(Stored data entries)
━━━━━━━━━━━━━━━━━━━━━━━━━━━━━━

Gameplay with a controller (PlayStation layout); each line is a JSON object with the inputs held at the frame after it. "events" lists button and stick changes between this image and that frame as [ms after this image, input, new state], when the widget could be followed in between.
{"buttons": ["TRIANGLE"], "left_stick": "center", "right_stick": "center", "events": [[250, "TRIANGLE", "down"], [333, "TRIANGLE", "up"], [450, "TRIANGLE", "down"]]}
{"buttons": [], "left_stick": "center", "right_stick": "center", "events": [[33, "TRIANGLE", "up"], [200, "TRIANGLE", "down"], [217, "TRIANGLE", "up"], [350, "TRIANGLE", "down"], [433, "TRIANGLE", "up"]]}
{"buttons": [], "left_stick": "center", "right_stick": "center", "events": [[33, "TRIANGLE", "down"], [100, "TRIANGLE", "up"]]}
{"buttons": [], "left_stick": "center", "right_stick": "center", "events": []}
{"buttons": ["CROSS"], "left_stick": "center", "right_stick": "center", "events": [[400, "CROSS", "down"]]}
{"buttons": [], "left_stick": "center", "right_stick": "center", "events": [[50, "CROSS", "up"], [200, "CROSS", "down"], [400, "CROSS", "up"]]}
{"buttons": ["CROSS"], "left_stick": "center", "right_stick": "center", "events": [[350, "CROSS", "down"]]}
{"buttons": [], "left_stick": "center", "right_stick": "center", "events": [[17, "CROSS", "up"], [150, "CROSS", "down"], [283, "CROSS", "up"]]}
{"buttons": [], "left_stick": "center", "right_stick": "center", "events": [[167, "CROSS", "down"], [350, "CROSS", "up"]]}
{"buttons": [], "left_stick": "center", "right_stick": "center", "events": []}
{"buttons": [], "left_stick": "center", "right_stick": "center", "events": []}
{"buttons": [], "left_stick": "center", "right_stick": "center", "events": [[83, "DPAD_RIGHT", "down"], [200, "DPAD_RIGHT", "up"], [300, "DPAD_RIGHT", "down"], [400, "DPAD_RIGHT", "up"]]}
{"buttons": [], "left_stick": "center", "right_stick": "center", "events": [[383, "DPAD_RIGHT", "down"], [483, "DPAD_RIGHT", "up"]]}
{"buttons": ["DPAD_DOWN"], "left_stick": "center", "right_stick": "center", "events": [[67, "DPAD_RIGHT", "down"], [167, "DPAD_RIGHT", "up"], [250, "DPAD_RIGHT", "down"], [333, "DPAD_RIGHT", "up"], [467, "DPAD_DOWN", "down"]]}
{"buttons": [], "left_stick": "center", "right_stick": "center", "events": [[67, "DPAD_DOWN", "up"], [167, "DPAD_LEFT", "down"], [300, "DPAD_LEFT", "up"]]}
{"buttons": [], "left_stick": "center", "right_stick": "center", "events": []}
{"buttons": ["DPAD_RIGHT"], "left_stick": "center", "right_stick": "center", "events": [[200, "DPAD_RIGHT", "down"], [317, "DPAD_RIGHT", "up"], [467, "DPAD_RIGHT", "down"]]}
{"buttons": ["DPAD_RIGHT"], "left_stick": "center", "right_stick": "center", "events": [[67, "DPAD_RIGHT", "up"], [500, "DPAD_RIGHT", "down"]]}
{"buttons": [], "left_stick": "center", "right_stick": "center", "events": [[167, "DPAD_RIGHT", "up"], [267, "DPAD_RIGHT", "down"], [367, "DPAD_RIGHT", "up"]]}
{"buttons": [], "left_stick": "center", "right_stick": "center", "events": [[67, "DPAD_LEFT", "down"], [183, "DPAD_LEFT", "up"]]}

━━━━━━━━━━━━━━━━━━━━━━━━━━━━━━

Your answer should consist of the lines above that hold the word "CROSS", copied exactly.

{"buttons": ["CROSS"], "left_stick": "center", "right_stick": "center", "events": [[400, "CROSS", "down"]]}
{"buttons": [], "left_stick": "center", "right_stick": "center", "events": [[50, "CROSS", "up"], [200, "CROSS", "down"], [400, "CROSS", "up"]]}
{"buttons": ["CROSS"], "left_stick": "center", "right_stick": "center", "events": [[350, "CROSS", "down"]]}
{"buttons": [], "left_stick": "center", "right_stick": "center", "events": [[17, "CROSS", "up"], [150, "CROSS", "down"], [283, "CROSS", "up"]]}
{"buttons": [], "left_stick": "center", "right_stick": "center", "events": [[167, "CROSS", "down"], [350, "CROSS", "up"]]}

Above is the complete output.